Não era a primeira nem a centésima vez que pensava esta frase, e de acordo com a rotina de obsessão que entrou, não seria a última. Segundo a programação habitual de Daniel, em 15 minutos este pensamento se repetiria, sendo a 237° vez. Nada de novo habitava a mente embriagada de Daniel e muito menos o quadro de pistas vagas. Mas quis o destino ou um acaso jocoso que a 236° vez fosse a última, pois pelo menos dentro do ambiente havia algo de novo: um espelho esquecido na mesa.

Seu olhar caiu acidentalmente em seu próprio reflexo no espelho durante a repetição 236. Era o reflexo de um homem cansado e perdido. Barba comprida e desgrenhada, olheiras, pele pálida e alcoolizado. Se assustou com a imagem oposta a do rapaz carismático que costumava ser. Não aguentou a realidade de sua aparência e jogou os olhos para frente. Viu que era um resto de Daniel na penumbra de uma sala abafada, cheia de livros espalhados se confundindo com a bagunça de embalagens de comida e xícaras de café esquecidas. Nem as paredes escaparam: a única que não estava preenchida por janela, estante ou quadro de pistas foi tomada por notícias de casos misteriosos coladas em sua superfície.

Daniel se deu conta que se era um trapo do que já havia sido, foi justamente porque fez o que o seu pai NÃO faria: ficar trancado em uma sala estudando teorias e pesquisando mais teorias para estudar. Seu pai ia para onde houvesse um caso. Estudava teorias, mas não era um homem apenas de livros, era um homem de ação. Se envolvia com as histórias das pessoas, encontrava conexões entre as mesmas. Vivenciando a realidade dos fenômenos conseguia distinguir uma pista de uma informação falsa com os olhos fechados. Daniel em fim sabia o que o pai faria, e consequentemente, o que ele achava que deveria fazer também.
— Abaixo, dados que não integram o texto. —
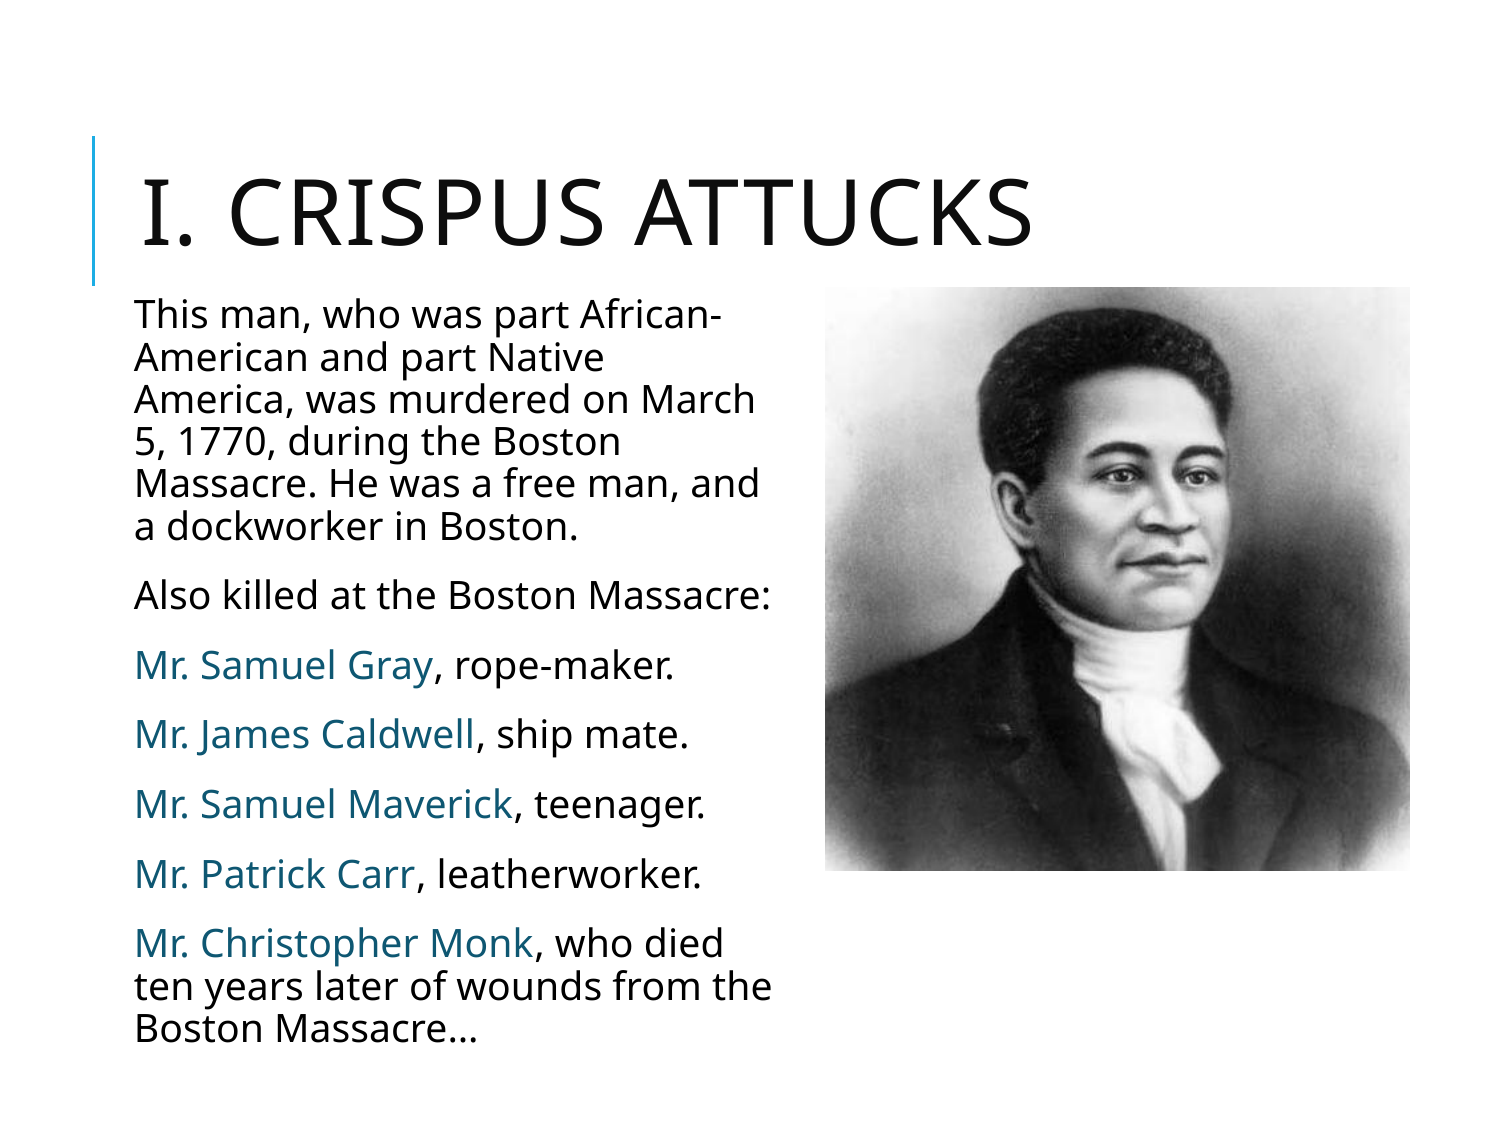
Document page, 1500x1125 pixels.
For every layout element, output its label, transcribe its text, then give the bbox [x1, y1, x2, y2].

list This man, who was part African-American and part Native America, was murdered on March 5, 1770, during the Boston Massacre. He was a free man, and a dockworker in Boston. Also killed at the Boston Massacre: Mr. Samuel Gray, rope-maker. Mr. James Caldwell, ship mate. Mr. Samuel Maverick, teenager. Mr. Patrick Carr, leatherworker. Mr. Christopher Monk, who died ten years later of wounds from the Boston Massacre… [112, 287, 786, 1077]
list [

Foi até o banheiro para dar um trato no visual, e depois já se sentia um pouco melhor. Passou o resto da noite arrumando o escritório e digitalizando as informações e teorias que ainda não havia decorado. Quando a manhã chegou já tinha uma mala pronta. Deixou uma carta para a família avisando que se foi mas voltaria. Na carta pedia para que não se preocupassem, como se fosse possível.

Daniel decidiu que se nenhuma de suas informações levava a algum lugar, estava na hora de fazer como o pai e entrar em contato com novos casos estranhos e as pessoas marcadas por eles. Estava na hora de perseguir novas pistas e casos correlacionados. Não queria fazer abertamente como seu pai, pois temia as consequências de perseguir o que quer que seja que faça com que pessoas sumam. Por precaução, sumiu com Daniel antes que outro o fizesse. Era hora de assumir outra persona em outro lugar. E para alguém que sempre foi puro charme, não seria difícil encontrar um lugar para ficar e muito menos ganhar a simpatia de quem tivesse alguma história para contar.

Ele precisava de um lugar onde este tipo de história pipocasse sem censuras e fosse fácil de se misturar entre pessoas.

Daniel agora era Arthur e estava indo para São Tomé das Letras.